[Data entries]
☆ ☆ ☆ ☆

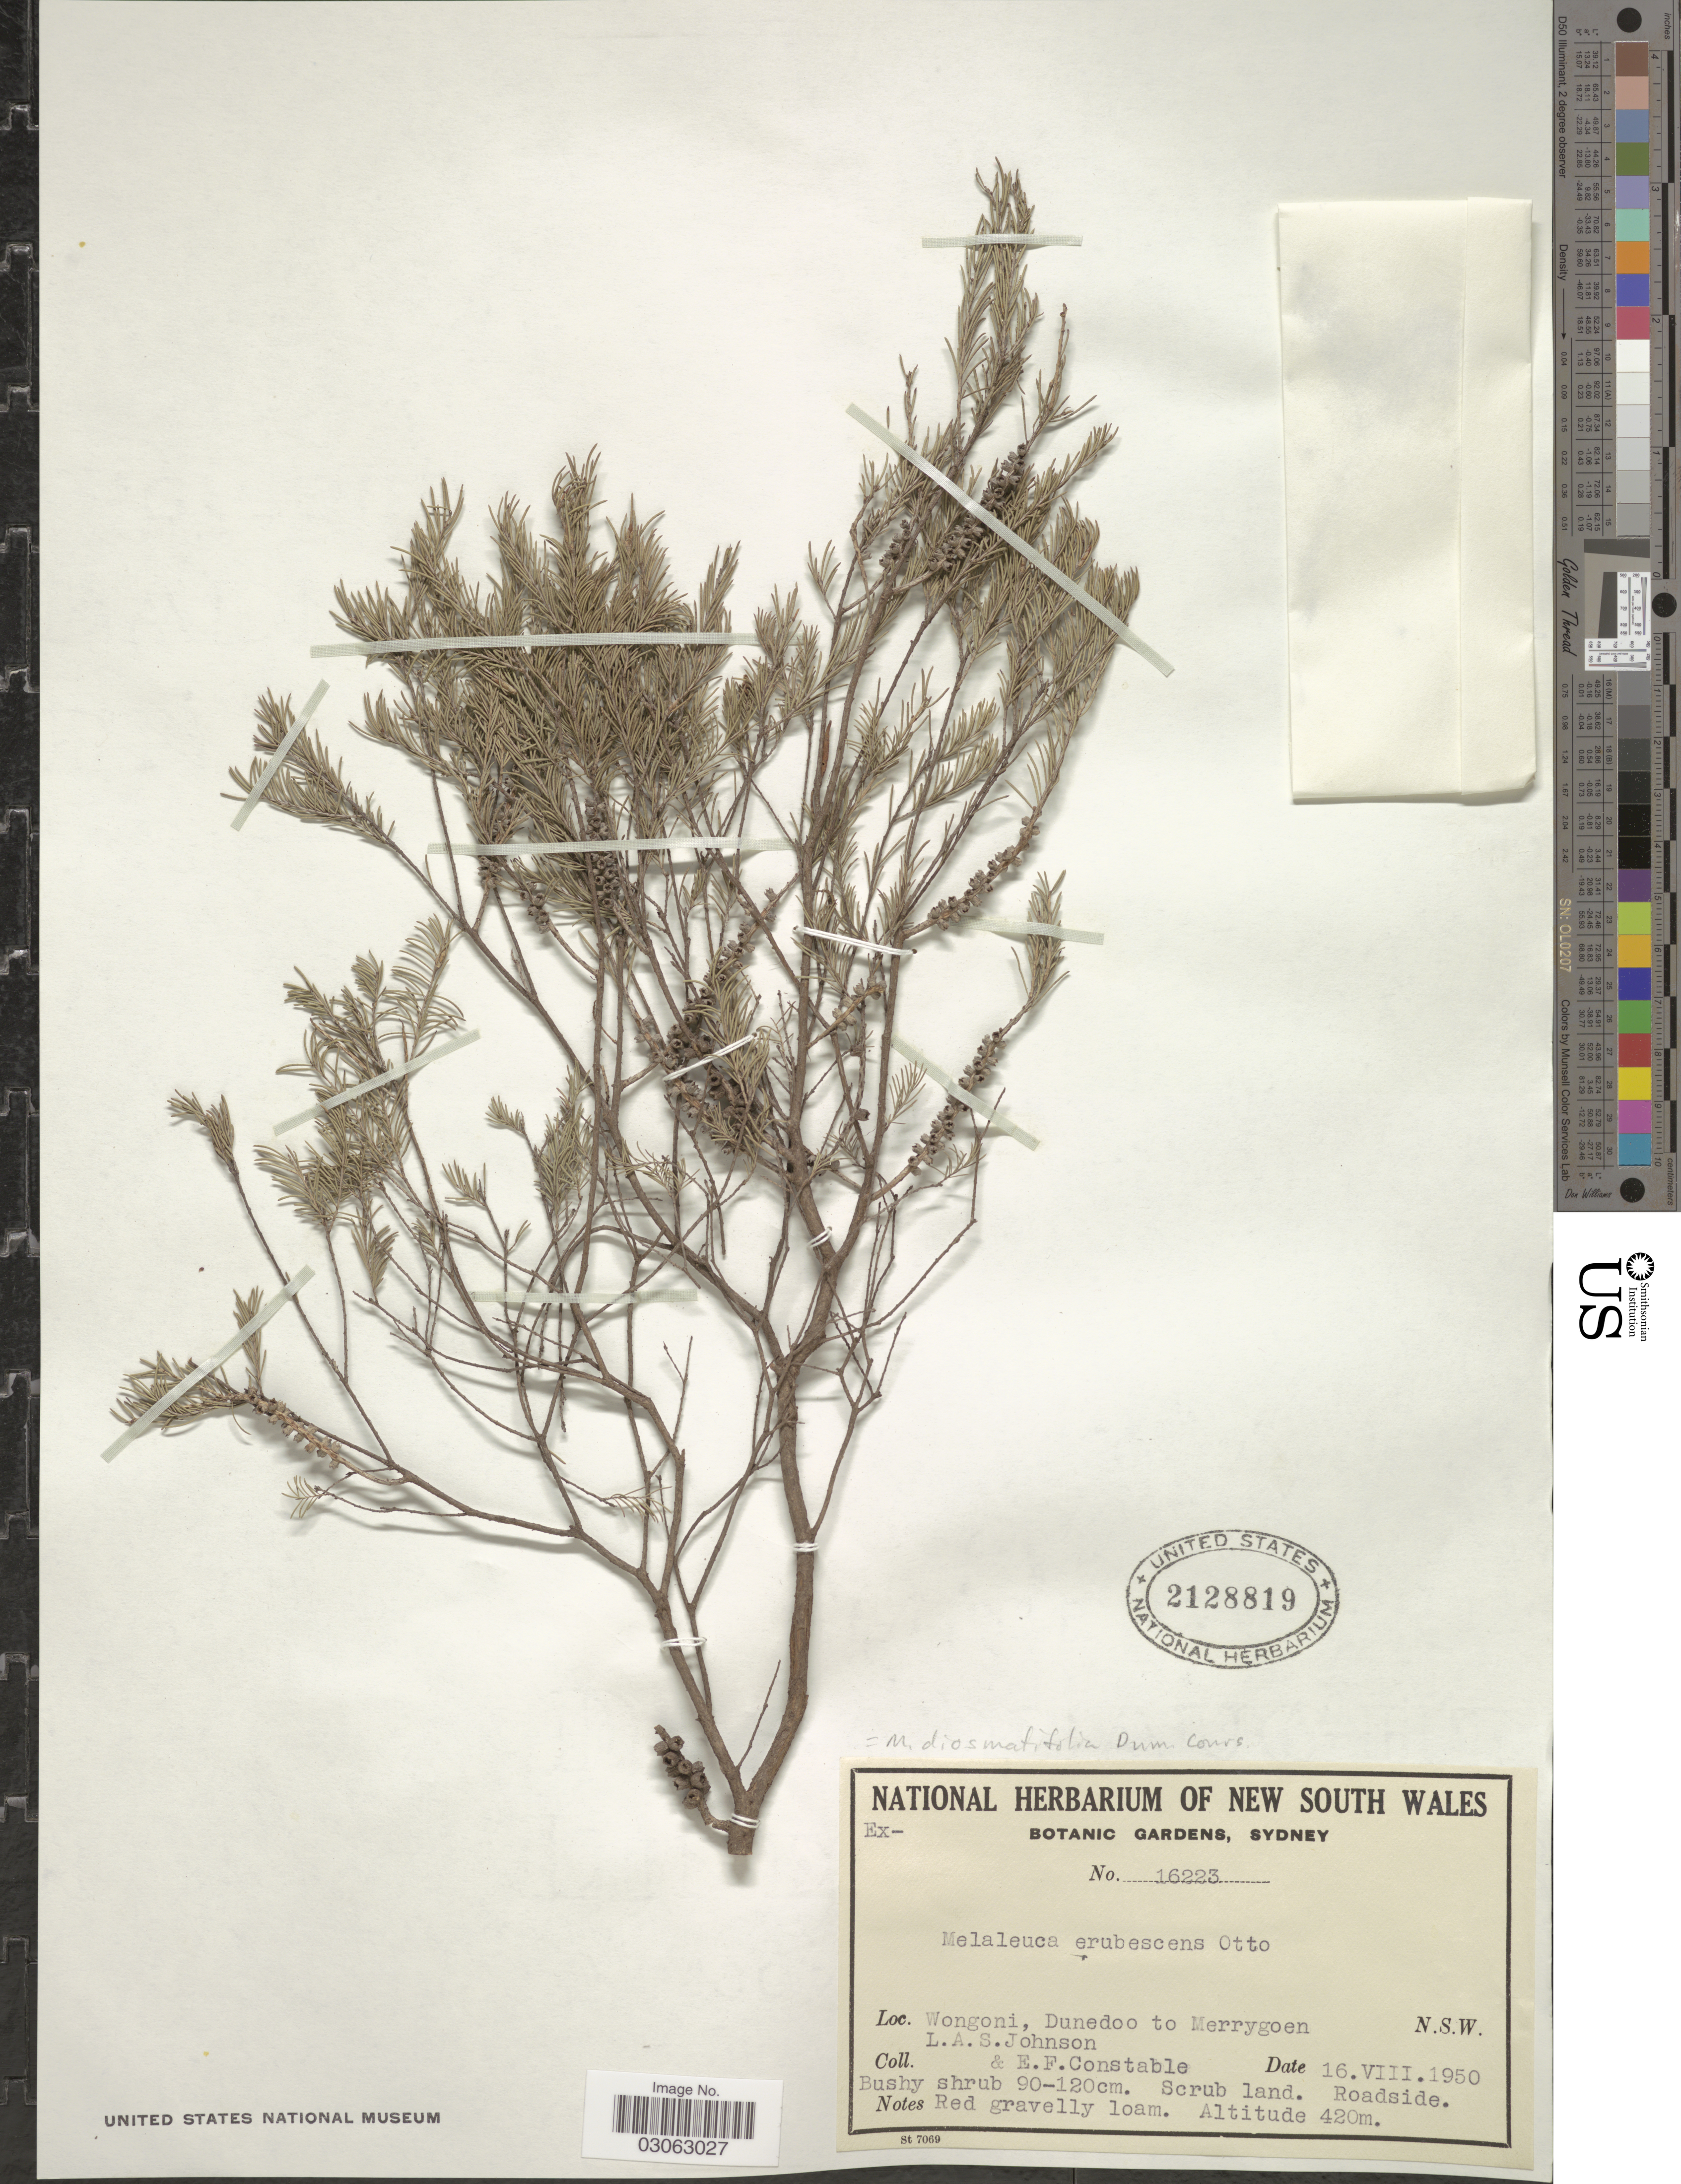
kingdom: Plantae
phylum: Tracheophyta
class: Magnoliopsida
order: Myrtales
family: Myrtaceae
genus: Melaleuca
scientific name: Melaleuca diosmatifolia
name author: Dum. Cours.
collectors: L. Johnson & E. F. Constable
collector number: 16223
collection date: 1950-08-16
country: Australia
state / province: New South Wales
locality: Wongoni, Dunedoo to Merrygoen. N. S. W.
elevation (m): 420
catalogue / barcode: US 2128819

☆ ☆ ☆ ☆

Retype every line of these records word for word, leaving out the pictures.

kingdom: Plantae
phylum: Tracheophyta
class: Magnoliopsida
order: Myrtales
family: Myrtaceae
genus: Melaleuca
scientific name: Melaleuca diosmatifolia
name author: Dum. Cours.
collectors: L. Johnson & E. F. Constable
collector number: 16223
collection date: 1950-08-16
country: Australia
state / province: New South Wales
locality: Wongoni, Dunedoo to Merrygoen. N. S. W.
elevation (m): 420
catalogue / barcode: US 2128819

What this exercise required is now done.